Les autorités nigérianes annoncent la libération de 308 personnes retenues en otage depuis plusieurs mois dans le centre-nord du pays. Le président Bola Tinubu a confirmé, mercredi 5 août, le succès de cette opération, qui concerne des victimes enlevées dans les États de Kwara et de Niger.

Parmi les personnes secourues figurent 163 habitants du village de Woro, situé dans le district de Kaiama. Cette localité avait subi, au début du mois de février, une attaque meurtrière attribuée à des jihadistes présumés. Les assaillants avaient exécuté 165 personnes et incendié une grande partie du village après l’échec d’une tentative d’implantation d’un prédicateur dans la communauté.

Les 145 autres otages provenaient de l’État voisin de Niger, lui aussi confronté à une insécurité persistante marquée par les enlèvements de civils.

Une opération menée dans une zone difficile d’accès

Les forces de sécurité ont retrouvé les otages dans le parc national du lac de Kainji, vaste espace forestier considéré comme l’un des principaux refuges des groupes armés opérant dans la région. Selon plusieurs sources, une cellule du JAS, branche historique de Boko Haram, y aurait établi une base.

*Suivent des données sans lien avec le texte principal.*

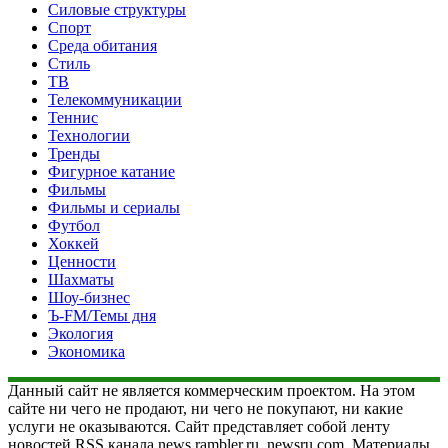
Силовые структуры
Спорт
Среда обитания
Стиль
ТВ
Телекоммуникации
Теннис
Технологии
Тренды
Фигурное катание
Фильмы
Фильмы и сериалы
Футбол
Хоккей
Ценности
Шахматы
Шоу-бизнес
Ъ-FM/Темы дня
Экология
Экономика
Данный сайт не является коммерческим проектом. На этом
сайте ни чего не продают, ни чего не покупают, ни какие
услуги не оказываются. Сайт представляет собой ленту
новостей RSS канала news.rambler.ru, newsru.com. Материалы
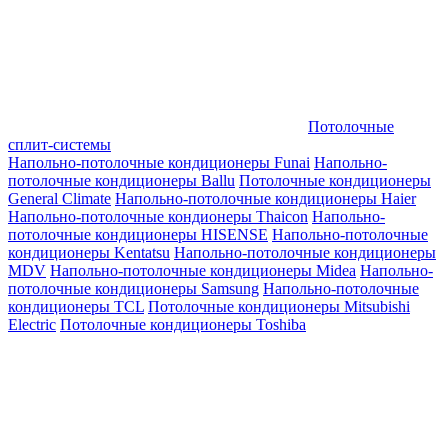
Потолочные
сплит-системы
Напольно-потолочные кондиционеры Funai
Напольно-
потолочные кондиционеры Ballu
Потолочные кондиционеры
General Climate
Напольно-потолочные кондиционеры Haier
Напольно-потолочные кондионеры Thaicon
Напольно-
потолочные кондиционеры HISENSE
Напольно-потолочные
кондиционеры Kentatsu
Напольно-потолочные кондиционеры
MDV
Напольно-потолочные кондиционеры Midea
Напольно-
потолочные кондиционеры Samsung
Напольно-потолочные
кондиционеры TCL
Потолочные кондиционеры Mitsubishi
Electric
Потолочные кондиционеры Toshiba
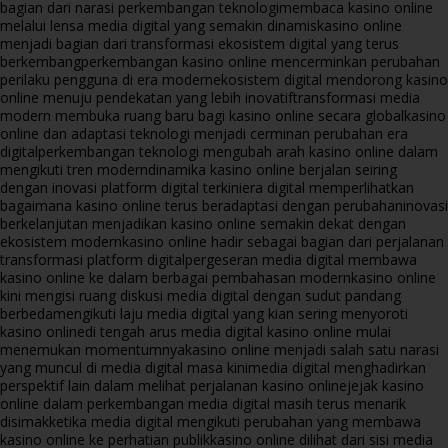
bagian dari narasi perkembangan teknologi
membaca kasino online
melalui lensa media digital yang semakin dinamis
kasino online
menjadi bagian dari transformasi ekosistem digital yang terus
berkembang
perkembangan kasino online mencerminkan perubahan
perilaku pengguna di era modern
ekosistem digital mendorong kasino
online menuju pendekatan yang lebih inovatif
transformasi media
modern membuka ruang baru bagi kasino online secara global
kasino
online dan adaptasi teknologi menjadi cerminan perubahan era
digital
perkembangan teknologi mengubah arah kasino online dalam
mengikuti tren modern
dinamika kasino online berjalan seiring
dengan inovasi platform digital terkini
era digital memperlihatkan
bagaimana kasino online terus beradaptasi dengan perubahan
inovasi
berkelanjutan menjadikan kasino online semakin dekat dengan
ekosistem modern
kasino online hadir sebagai bagian dari perjalanan
transformasi platform digital
pergeseran media digital membawa
kasino online ke dalam berbagai pembahasan modern
kasino online
kini mengisi ruang diskusi media digital dengan sudut pandang
berbeda
mengikuti laju media digital yang kian sering menyoroti
kasino online
di tengah arus media digital kasino online mulai
menemukan momentumnya
kasino online menjadi salah satu narasi
yang muncul di media digital masa kini
media digital menghadirkan
perspektif lain dalam melihat perjalanan kasino online
jejak kasino
online dalam perkembangan media digital masih terus menarik
disimak
ketika media digital mengikuti perubahan yang membawa
kasino online ke perhatian publik
kasino online dilihat dari sisi media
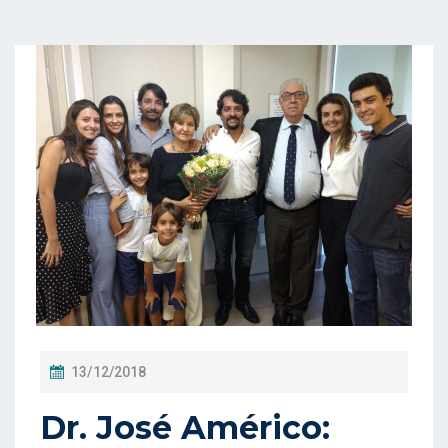
P
13/12/2018
O
Dr. José Américo:
S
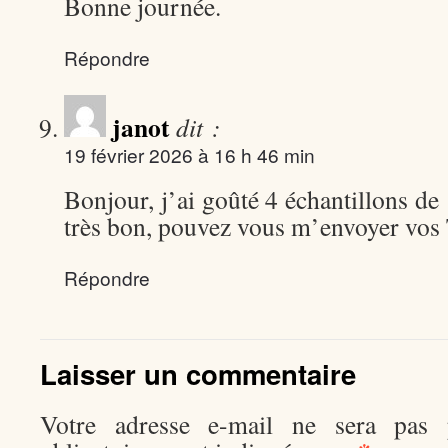
Bonne journée.
Répondre
janot
dit :
19 février 2026 à 16 h 46 min
Bonjour, j’ai goûté 4 échantillons de 
très bon, pouvez vous m’envoyer vos 
Répondre
Laisser un commentaire
Votre adresse e-mail ne sera pas p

Les autorités n’ont communiqué aucun détail sur le déroulement de l’opération ni sur les circonstances exactes de la libération des captifs. Comme dans d’autres affaires similaires, le gouvernement est resté silencieux sur une éventuelle négociation ou le versement d’une rançon, une pratique régulièrement évoquée sans confirmation officielle.

Une attente de plus de six mois

La libération des habitants de Woro intervient plus de six mois après leur enlèvement. Durant cette période, les familles n’ont cessé d’interpeller les autorités sur leur sort.

À la fin du mois de juillet, les habitants de Kaiama avaient organisé une marche entre le palais de l’émir et les bureaux de l’administration locale afin de dénoncer l’inaction des pouvoirs publics et d’exiger le retour des personnes disparues.

L’attaque de février avait également suscité de vives critiques contre les autorités sécuritaires. Des responsables locaux avaient affirmé avoir alerté les forces de sécurité avant l’assaut, sans obtenir le déploiement de militaires dans le village.

Cette opération constitue un succès important pour les forces nigérianes, mais elle rappelle aussi l’ampleur des défis sécuritaires auxquels le pays reste confronté. Les enlèvements contre rançon, les attaques jihadistes et les violences armées continuent de frapper plusieurs régions du Nigeria, où les populations civiles demeurent les premières victimes de l’insécurité.